You can use the information below as a guide to estimate how much quantity of alcohol you can drink before driving in Arizona.
However, remember that while the following information is based on studies, it may not fit everyone because alcohol affects people differently.
How Many Beers Can You Have and Drive in Arizona?
According to this BAC chart, a male weighing roughly 82 kg (180 lbs) can reach a BAC level of 0.02% after consuming one 12-ounce (350 ml) beer.
On the other hand, a woman with the same weight and who takes the same amount of beer can achieve a BAC of 0.03%.
The BAC chart shows that the lower a person’s weight, the greater his BAC after drinking alcohol.
One to two bottles of beer is generally adequate to stay within Arizona’s legal BAC level. One bottle of beer should be enough if you are a commercial vehicle driver.
How Much Wine Can You Drink and Drive in Arizona?
In the same scenario, two glasses of wine are enough to stay inside Arizona’s legal DUI limit. A standard glass of wine (142 ml/5oz) can contain up to 12% alcohol.
Again, commercial vehicle drivers can receive punishment for having a BAC of 0.04% or higher. Thus, one glass of wine is sufficient to keep them from exceeding the BAC limit.
How Much Whiskey or Vodka Can You Drink and Drive in Arizona?
One shot of liquor is 44 ml (1.5 oz).

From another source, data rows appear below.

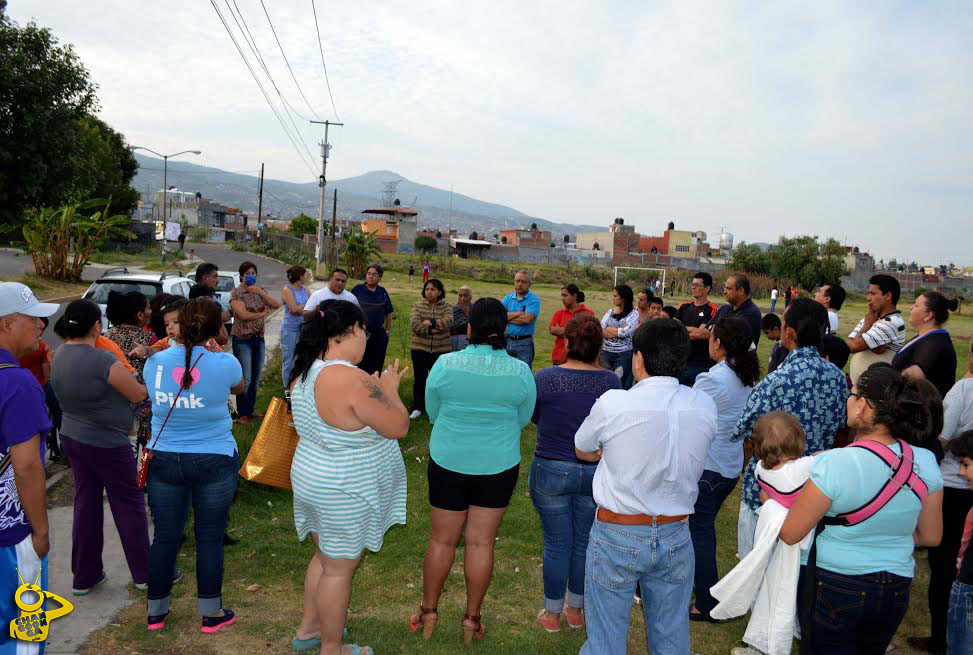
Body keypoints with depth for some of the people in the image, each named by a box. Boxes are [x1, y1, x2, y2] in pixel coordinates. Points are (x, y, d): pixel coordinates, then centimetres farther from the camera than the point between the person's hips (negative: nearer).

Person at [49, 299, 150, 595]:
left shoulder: (59, 356, 0)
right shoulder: (103, 361, -25)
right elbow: (138, 395, -14)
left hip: (72, 437, 8)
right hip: (107, 444, -7)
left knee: (86, 502, 16)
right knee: (129, 504, 7)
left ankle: (84, 576, 26)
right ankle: (144, 573, 19)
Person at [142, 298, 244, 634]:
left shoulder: (154, 362, -7)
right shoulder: (224, 364, -16)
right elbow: (240, 387, 7)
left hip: (163, 461, 3)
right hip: (214, 463, -3)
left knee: (165, 537, 15)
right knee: (210, 539, 10)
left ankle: (156, 611, 32)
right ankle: (210, 614, 23)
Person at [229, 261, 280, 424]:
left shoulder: (260, 291, 11)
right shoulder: (236, 293, -7)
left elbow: (276, 305, -3)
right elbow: (243, 315, -19)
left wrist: (260, 292, -14)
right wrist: (262, 313, -5)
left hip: (259, 338, 6)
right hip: (243, 339, -6)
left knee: (256, 378, 11)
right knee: (245, 379, -4)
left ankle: (250, 410, 24)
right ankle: (242, 414, 8)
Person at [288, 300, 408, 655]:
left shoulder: (307, 371, 0)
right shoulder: (352, 380, -30)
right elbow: (398, 426, -22)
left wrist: (377, 389, 13)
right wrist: (389, 390, -6)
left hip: (312, 477, 9)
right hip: (344, 494, -9)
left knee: (325, 557, 26)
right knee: (339, 569, 9)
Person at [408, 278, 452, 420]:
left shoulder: (446, 307, 2)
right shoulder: (418, 306, 2)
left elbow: (447, 322, -17)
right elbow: (414, 324, -14)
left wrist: (430, 322, -15)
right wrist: (435, 329, -17)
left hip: (441, 349, 0)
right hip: (419, 348, 1)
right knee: (419, 378, 8)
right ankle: (417, 408, 19)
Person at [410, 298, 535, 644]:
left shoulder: (446, 364, -14)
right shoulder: (521, 372, -12)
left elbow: (432, 412, -1)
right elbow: (523, 419, 2)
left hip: (448, 462, 0)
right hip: (499, 466, 1)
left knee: (442, 540, 14)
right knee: (481, 542, 12)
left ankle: (428, 611, 30)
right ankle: (472, 620, 25)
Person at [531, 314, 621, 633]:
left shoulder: (545, 377, -15)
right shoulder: (610, 381, -10)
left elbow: (534, 417, 2)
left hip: (551, 471, -2)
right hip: (596, 472, 2)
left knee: (557, 544, 12)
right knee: (584, 542, 18)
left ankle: (552, 613, 27)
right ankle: (576, 609, 36)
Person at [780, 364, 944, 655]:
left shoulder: (833, 464, -26)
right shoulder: (926, 462, -10)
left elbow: (790, 534, -16)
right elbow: (930, 537, 3)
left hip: (836, 589, -5)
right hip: (896, 590, 5)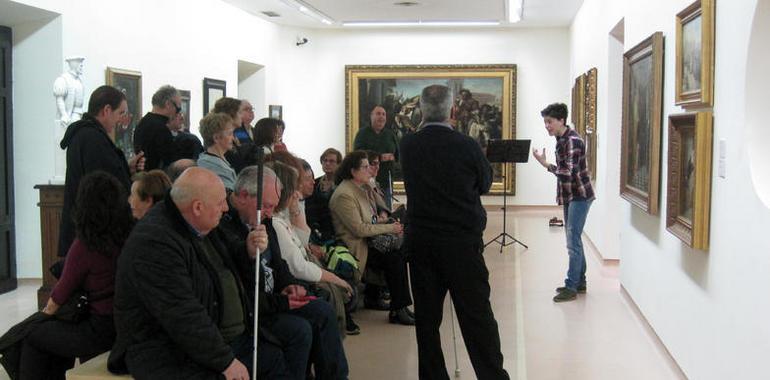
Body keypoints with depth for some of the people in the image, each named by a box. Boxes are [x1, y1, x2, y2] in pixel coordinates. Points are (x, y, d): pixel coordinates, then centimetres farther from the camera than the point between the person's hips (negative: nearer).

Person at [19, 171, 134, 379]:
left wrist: (46, 312, 15)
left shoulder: (84, 247, -19)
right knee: (58, 328, 30)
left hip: (102, 331, -7)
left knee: (32, 336, 15)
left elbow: (59, 298, -5)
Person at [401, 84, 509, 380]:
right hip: (462, 241, -3)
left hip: (420, 241, 3)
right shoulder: (466, 145, -12)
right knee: (476, 315, 3)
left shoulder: (407, 146, -2)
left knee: (426, 316, 10)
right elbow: (485, 184, 4)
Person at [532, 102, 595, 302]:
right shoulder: (560, 140, 9)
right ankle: (580, 282, 24)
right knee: (573, 240, 14)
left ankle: (571, 287, -6)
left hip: (579, 195, -10)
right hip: (569, 195, 10)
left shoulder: (573, 141, -19)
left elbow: (568, 172, -27)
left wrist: (545, 164, -25)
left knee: (573, 241, -9)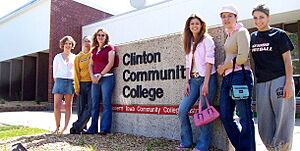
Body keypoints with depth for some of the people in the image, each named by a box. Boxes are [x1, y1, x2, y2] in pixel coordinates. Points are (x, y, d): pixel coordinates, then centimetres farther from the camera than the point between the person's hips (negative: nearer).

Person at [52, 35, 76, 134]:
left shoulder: (74, 57, 11)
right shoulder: (58, 57, 11)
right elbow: (54, 71, 12)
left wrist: (74, 83, 4)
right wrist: (57, 82, 5)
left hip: (70, 82, 0)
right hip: (59, 81, 0)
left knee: (68, 106, 1)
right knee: (57, 106, -9)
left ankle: (65, 128, 6)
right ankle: (57, 127, 2)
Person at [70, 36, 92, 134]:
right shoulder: (78, 57, 10)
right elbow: (76, 73, 7)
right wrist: (77, 87, 0)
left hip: (92, 83, -2)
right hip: (82, 84, 2)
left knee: (90, 107, -10)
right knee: (81, 108, 4)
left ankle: (77, 126, -3)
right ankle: (82, 128, 12)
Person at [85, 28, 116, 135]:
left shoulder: (109, 47, 3)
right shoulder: (94, 50, 20)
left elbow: (110, 63, -7)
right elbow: (90, 65, 17)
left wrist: (100, 75, -9)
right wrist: (92, 76, 0)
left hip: (107, 78, -6)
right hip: (95, 79, 6)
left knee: (106, 104, -6)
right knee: (94, 104, 6)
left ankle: (105, 129, -3)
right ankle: (93, 128, 12)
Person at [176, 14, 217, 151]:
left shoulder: (207, 40, -1)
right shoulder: (189, 43, 17)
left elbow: (209, 62, -10)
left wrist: (206, 83, -17)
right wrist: (187, 82, 7)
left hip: (206, 78, -6)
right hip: (193, 79, 6)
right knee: (182, 110, 1)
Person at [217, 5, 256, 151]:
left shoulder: (241, 32, -3)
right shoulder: (229, 35, 21)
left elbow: (242, 57, -14)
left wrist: (223, 67, -4)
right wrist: (223, 68, 11)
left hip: (240, 75, -8)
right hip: (227, 78, 9)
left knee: (245, 117, -2)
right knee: (225, 116, 9)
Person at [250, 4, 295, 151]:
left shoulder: (279, 34, 4)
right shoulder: (252, 37, 15)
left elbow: (287, 60, -1)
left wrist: (289, 83, -10)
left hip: (280, 80, -4)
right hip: (261, 84, 4)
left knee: (282, 122, -3)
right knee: (264, 124, 6)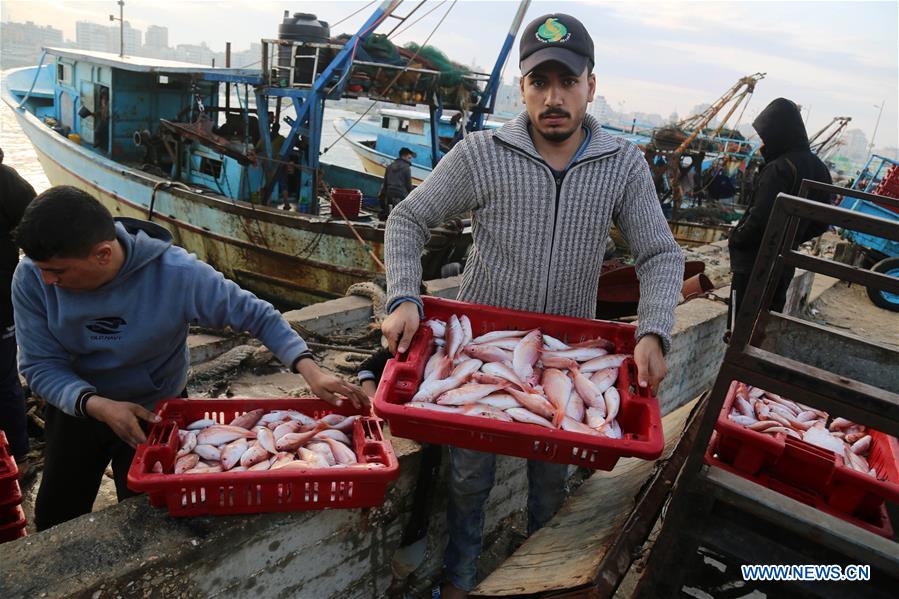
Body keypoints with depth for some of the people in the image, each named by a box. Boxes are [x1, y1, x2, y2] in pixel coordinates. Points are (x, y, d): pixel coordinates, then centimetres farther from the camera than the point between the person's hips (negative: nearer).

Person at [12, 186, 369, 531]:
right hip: (76, 409, 3)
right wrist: (98, 406, -38)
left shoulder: (176, 274, -33)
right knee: (55, 522, 20)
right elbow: (40, 366, -20)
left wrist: (310, 371, -37)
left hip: (155, 411, -2)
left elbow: (257, 315, -25)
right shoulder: (31, 278, -25)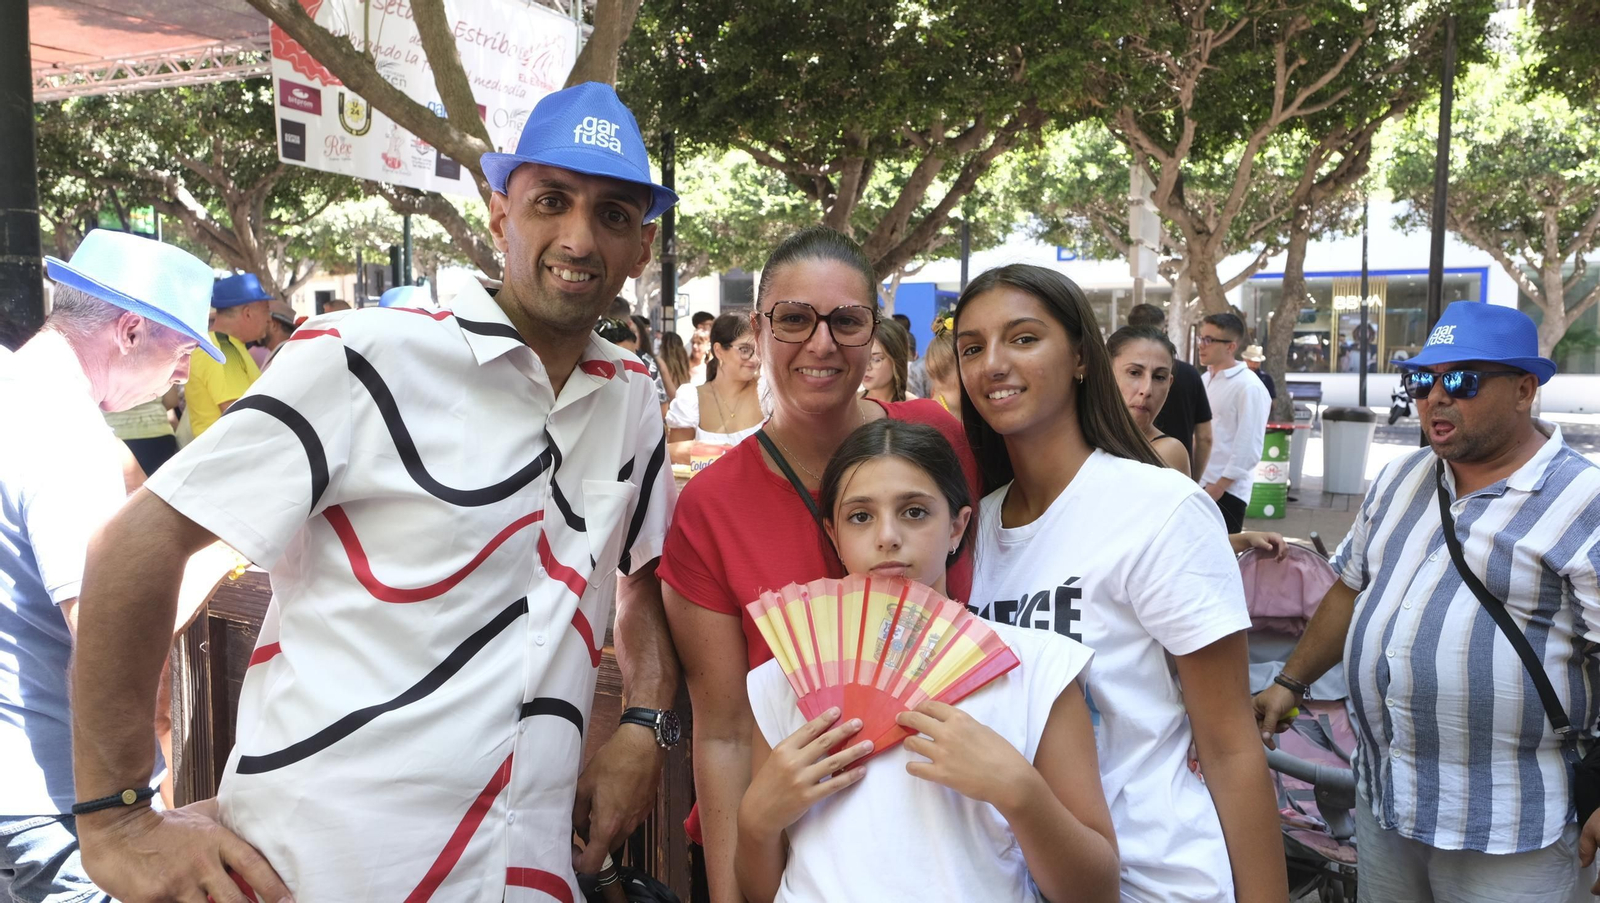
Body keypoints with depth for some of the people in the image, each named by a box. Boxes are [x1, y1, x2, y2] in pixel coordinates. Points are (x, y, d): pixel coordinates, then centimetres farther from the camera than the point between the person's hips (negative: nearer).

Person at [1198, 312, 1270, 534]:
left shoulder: (1249, 388, -13)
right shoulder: (1204, 380, 9)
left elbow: (1249, 449, -16)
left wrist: (1219, 486, -16)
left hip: (1227, 491, -7)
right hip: (1197, 484, 7)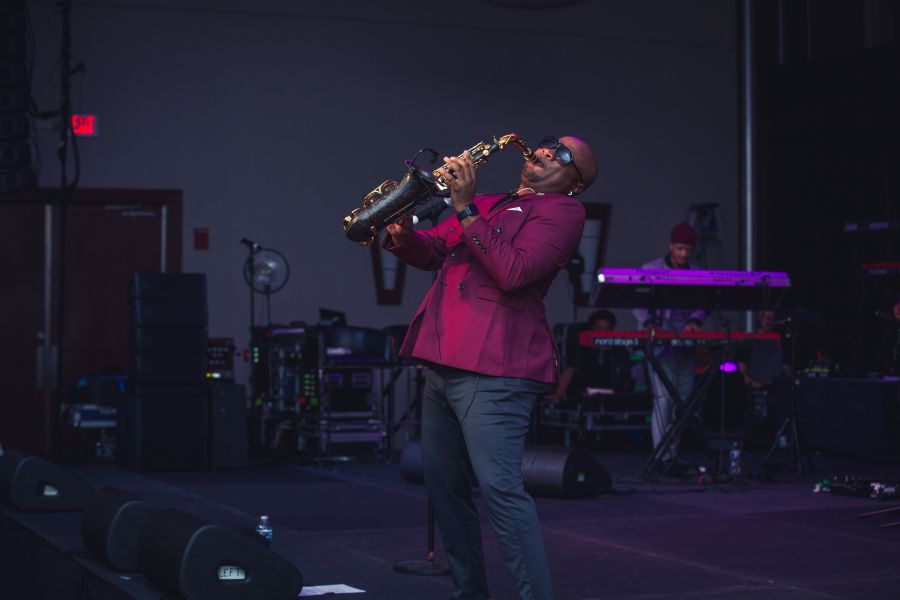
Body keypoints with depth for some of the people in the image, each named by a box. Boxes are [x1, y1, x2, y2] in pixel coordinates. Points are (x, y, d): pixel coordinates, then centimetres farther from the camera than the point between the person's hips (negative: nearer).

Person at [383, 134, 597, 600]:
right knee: (443, 485, 11)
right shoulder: (487, 204, 23)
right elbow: (432, 252, 20)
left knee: (500, 488, -17)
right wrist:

Drinking hard liquors might be challenging due to their high alcohol level.
Two shots of whiskey or vodka can boost an 82 kg (180 lb) man’s blood alcohol content to 0.04%.
On the other hand, a woman of the same weight can have a BAC level of 0.05% after eating the same amount.
One to two shots of liquor should be sufficient if you need to drive after drinking. If you operate a commercial vehicle, one shot is preferable.
Sticking to Impaired Driving Laws in Arizona
Everybody should keep in mind that driving under the influence of any substance is hazardous for all drivers on the road.
Avoiding driving after drinking is the best and safest option. You can never be certain of your BAC and driving capability, even if you’ve only had a few drinks.
Because everyone responds differently to alcohol, only a breathalyzer can accurately measure your BAC level.
There are alternative ways to travel if you are impaired. You could take a cab or Uber or call a friend and ask them to accompany you to your destination.
If you must drive after drinking, ensure your BAC level is less than Arizona’s legal limit.
We also recommend getting familiarized with the impaired driving laws by visiting Arizona’s official website.